Peregrine embraced her again, coaxing, for the shortest night of midsummer had passed and it was now her choice whether she would have him or not: He had already said he was willing. It had been a rash promise, perhaps, for his skills lay with caring for sheep and in gathering the herbs and bright stones that his folk’s traders took to meets that the people might have salt and grain for the long winters of the heights, but his proposal had been sincere.
He was young, whatever it was needful he learn, he would, just to sit and look at such beauty by his hearth-fire, and to see the children she would bear, dark-eyed — he hoped — and gentle-voiced like their mother. He could tell them the story of how he had come down from the mountains to this green, sweet smelling land and found their mother. He kissed her cool cheek, but she did not stir. He stood and walked a little way from their trysting place, thinking of the right things to say. It would be up to him: She had been a very quiet girl, who was a woman now.
Peregrine looked up at the heights, slowly flushing with sun-gold, though the sun had not yet risen here in the darkness beneath the trees. He heard the wind sigh past him, into the heart of the wood, and he shivered, thinking how seldom he would be able to go back and see the world turn blue and purple beneath him at sunset. He rubbed his arms, watching the light come closer, thinking of the girl, who slept, or seemed to, still, behind him.

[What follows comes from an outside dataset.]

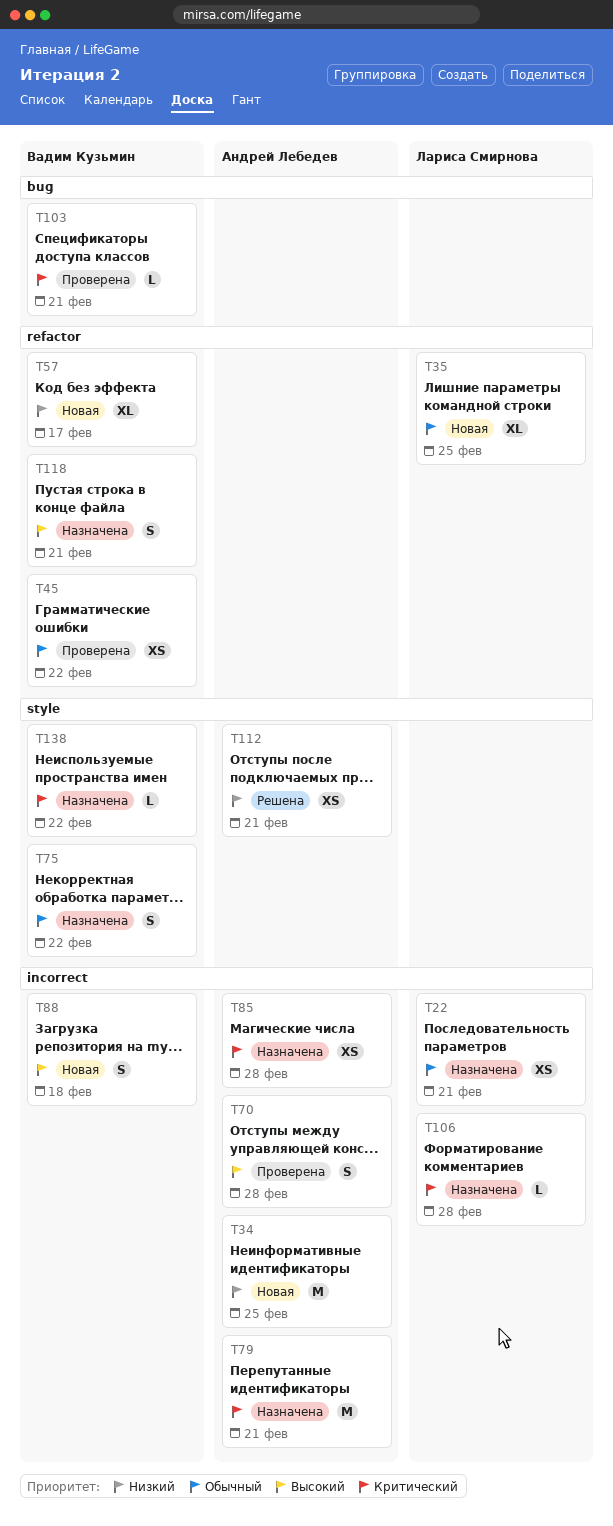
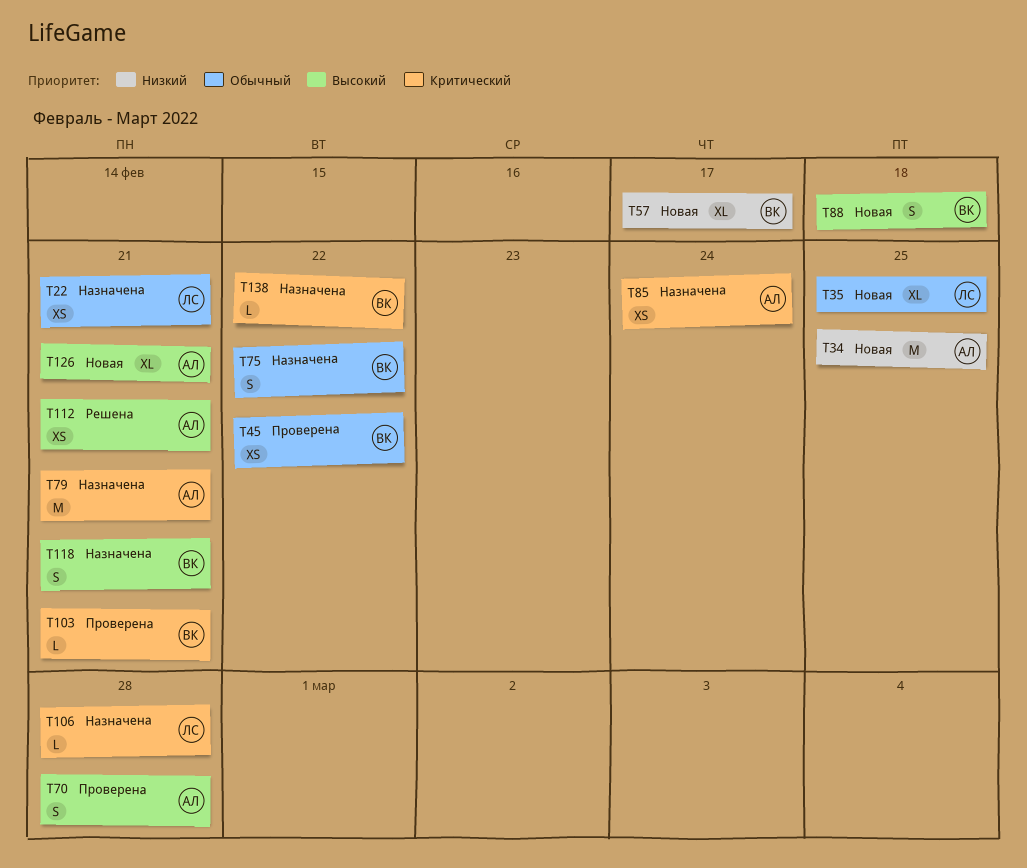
T85, due: Feb 28 -> Feb 24
T112, priority: Низкий -> Высокий
T126: none -> present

When the sunlight reached him, he turned around to see her wake, and found her gone. A slim, white tree stood, leaves rippling like hair in the wind from the mountains. Birch. That had been her name. Now she was gone, his proposal silently refused. And Peregrine, hiding his relief from himself, was left alone with the tale he had come to get. He would not have to tell what he had, for one night, hoped. That, he would keep to himself. Peregrine went on his way, never glancing back at the trees, heading for home, where they would be singing in summer.